Vinciane Mouronvalle Chareille forme des communicants et des personnes travaillant en entreprise et dans le secteur public au langage ouvert, qu’elle a créé en 2017. "Il s’agit d’utiliser autre chose que le masculin appris à l’école annoncé comme neutre. Des études psychosociales, sociologiques et en intelligence artificielle démontrent le contraire. Le langage est notre liant sociétal, c’est aussi un moyen de rendre une société plus égalitaire" explique-t-elle. Un exemple ? Au lieu d’utiliser "les salariés" que notre inconscient associe à des hommes on peut parler du "personnel". D’ailleurs les intitulés de fonction au sein des structures demeurent encore trop cloisonnés. A la différence du langage inclusif qui vise à ajouter des termes nouveaux à de l’existant, le langage ouvert, véhicule une vision du monde visant à rééquilibrer la présence du féminin et du masculin en y ajoutant des mots neutres, capables de parler au plus grand nombre. D’ailleurs uniQ en son genre travaille, au-delà des mots, sur le non-verbal et les représentations visuelles.

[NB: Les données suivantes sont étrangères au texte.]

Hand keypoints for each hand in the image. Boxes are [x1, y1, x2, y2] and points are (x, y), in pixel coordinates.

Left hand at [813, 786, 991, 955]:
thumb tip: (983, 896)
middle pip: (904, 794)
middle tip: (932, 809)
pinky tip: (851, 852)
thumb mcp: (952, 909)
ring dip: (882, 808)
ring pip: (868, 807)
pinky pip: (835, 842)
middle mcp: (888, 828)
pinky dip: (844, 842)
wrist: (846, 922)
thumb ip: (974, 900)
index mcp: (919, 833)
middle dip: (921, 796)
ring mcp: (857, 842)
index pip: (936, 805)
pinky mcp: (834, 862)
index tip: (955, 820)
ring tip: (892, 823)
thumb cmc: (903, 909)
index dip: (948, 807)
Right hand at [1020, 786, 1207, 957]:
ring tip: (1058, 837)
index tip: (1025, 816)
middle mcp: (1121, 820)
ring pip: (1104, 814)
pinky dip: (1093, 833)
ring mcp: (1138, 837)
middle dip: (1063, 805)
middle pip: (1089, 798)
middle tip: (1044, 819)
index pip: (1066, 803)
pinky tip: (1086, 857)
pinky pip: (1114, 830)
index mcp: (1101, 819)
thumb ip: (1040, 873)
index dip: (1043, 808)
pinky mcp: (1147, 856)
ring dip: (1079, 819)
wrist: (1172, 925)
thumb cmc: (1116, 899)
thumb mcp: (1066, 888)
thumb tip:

La formation des managers et le recrutement constituent deux autres leviers pour avancer vers d’avantage d’égalité professionnelle. Les RH peuvent proposer des formations, des parcours innovants, surmesure, sortant du cadre classique pour amener les équipes à penser différemment. Pour faire évoluer la culture d’entreprise et faire accepter le changement, il faut qu’il soit uniforme. Il s’agit alors de former les managers mais aussi et surtout de sensibiliser les dirigeants pour qu’ils deviennent acteurs du changement. Autre possible levier : l’index d’égalité professionnelle. "La communication est la grande oubliée de l’index d’égalité. Les RH peuvent faire évoluer le posture de l’entreprise, le marketing, la communication externe, institutionnelle avec un langage plus ouvert" conclut Vinciane Mouronvalle Chareille.